> _EXERCISE DESCRIPTION_
From the records below, find each line with the string "priority" and copy it.

> _RECORDS SUPPLIED_
───

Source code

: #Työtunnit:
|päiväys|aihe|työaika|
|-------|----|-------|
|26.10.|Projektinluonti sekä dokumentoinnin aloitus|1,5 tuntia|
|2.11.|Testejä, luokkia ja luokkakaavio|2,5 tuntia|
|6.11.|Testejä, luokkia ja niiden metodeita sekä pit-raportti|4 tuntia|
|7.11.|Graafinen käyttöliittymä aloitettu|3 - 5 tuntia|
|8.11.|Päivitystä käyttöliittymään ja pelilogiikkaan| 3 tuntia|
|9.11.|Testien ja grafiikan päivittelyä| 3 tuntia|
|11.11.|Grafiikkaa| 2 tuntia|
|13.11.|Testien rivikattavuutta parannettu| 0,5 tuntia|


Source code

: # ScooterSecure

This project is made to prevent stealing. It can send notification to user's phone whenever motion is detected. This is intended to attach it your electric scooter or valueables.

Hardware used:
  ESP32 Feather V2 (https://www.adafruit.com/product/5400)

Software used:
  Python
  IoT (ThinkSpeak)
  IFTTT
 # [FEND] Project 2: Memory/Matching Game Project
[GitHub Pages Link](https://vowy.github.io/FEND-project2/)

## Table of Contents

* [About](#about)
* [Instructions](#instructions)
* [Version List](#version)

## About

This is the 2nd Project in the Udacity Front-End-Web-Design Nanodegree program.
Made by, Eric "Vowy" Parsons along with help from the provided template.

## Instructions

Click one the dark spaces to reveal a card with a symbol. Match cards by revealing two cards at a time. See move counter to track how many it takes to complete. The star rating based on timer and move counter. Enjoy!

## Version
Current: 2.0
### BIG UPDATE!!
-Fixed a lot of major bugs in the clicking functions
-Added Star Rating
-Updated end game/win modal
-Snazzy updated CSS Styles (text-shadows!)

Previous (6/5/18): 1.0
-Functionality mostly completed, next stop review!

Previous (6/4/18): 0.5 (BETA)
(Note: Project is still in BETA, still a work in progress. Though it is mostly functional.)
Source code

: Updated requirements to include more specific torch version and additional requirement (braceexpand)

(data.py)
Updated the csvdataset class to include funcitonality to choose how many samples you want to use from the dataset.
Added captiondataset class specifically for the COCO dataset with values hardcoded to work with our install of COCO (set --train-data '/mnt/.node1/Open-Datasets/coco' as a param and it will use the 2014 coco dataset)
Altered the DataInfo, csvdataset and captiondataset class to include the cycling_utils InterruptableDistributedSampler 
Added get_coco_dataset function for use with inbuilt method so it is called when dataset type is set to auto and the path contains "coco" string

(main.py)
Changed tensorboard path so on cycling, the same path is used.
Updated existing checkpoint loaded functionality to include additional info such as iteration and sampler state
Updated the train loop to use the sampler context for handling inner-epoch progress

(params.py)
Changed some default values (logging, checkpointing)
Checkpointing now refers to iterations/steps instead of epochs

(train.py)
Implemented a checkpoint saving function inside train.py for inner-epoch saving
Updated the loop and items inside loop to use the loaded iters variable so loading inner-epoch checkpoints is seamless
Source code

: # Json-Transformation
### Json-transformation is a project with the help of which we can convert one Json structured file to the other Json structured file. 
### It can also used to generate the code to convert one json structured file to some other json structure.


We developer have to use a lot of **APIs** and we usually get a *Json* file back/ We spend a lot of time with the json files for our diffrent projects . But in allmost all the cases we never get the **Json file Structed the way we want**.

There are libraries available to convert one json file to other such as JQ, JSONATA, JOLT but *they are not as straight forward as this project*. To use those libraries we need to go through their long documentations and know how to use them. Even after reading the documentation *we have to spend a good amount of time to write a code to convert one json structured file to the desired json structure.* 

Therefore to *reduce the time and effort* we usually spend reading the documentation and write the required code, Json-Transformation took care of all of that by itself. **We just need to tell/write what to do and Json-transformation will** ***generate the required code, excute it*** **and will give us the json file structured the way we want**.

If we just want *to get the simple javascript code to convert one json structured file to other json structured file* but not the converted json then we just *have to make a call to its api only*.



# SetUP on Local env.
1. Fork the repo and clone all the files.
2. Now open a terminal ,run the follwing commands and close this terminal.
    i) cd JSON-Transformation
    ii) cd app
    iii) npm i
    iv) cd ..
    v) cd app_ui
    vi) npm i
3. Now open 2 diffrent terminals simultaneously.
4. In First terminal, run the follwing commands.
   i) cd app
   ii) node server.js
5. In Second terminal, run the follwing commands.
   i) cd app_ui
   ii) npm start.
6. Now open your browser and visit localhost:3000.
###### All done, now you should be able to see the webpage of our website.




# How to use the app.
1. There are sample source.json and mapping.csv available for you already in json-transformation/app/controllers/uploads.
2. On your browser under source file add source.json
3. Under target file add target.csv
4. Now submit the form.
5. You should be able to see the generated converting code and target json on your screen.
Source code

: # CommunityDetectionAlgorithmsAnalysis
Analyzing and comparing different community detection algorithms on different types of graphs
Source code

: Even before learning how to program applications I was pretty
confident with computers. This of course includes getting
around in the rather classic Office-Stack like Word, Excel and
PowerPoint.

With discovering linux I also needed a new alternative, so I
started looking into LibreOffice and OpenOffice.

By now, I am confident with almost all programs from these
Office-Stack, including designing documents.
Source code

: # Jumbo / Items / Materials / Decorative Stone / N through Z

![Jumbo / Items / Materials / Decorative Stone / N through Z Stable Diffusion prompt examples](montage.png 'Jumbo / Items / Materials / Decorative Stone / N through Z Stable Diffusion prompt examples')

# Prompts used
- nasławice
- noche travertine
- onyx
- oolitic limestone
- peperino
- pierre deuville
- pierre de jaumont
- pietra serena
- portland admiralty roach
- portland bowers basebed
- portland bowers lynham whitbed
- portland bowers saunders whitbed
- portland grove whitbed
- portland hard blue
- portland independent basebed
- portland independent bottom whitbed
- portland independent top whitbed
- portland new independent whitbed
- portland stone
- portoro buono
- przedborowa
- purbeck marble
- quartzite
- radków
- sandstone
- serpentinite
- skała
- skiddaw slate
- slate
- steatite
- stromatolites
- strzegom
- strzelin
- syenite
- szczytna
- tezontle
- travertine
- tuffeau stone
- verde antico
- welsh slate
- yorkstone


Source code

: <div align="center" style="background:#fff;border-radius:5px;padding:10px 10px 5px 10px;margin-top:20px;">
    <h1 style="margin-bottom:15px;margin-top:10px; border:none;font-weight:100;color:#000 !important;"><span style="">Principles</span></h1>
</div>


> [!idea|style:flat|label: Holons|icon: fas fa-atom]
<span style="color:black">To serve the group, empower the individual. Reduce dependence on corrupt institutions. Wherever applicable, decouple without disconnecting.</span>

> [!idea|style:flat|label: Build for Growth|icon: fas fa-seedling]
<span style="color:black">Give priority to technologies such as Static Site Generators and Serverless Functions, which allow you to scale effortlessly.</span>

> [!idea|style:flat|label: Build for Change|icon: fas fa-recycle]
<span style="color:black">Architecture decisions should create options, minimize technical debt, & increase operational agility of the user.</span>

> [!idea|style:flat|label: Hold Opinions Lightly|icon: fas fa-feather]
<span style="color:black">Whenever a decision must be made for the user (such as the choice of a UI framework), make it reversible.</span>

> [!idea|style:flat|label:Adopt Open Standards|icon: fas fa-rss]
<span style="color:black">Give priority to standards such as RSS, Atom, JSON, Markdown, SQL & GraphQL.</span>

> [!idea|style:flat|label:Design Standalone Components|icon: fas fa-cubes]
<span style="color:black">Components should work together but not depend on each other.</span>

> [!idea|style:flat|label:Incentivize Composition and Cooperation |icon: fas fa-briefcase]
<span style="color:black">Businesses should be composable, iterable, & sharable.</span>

───

> _REPLY TO THE EXERCISE_
<span style="color:black">Give priority to technologies such as Static Site Generators and Serverless Functions, which allow you to scale effortlessly.</span>
<span style="color:black">Give priority to standards such as RSS, Atom, JSON, Markdown, SQL & GraphQL.</span>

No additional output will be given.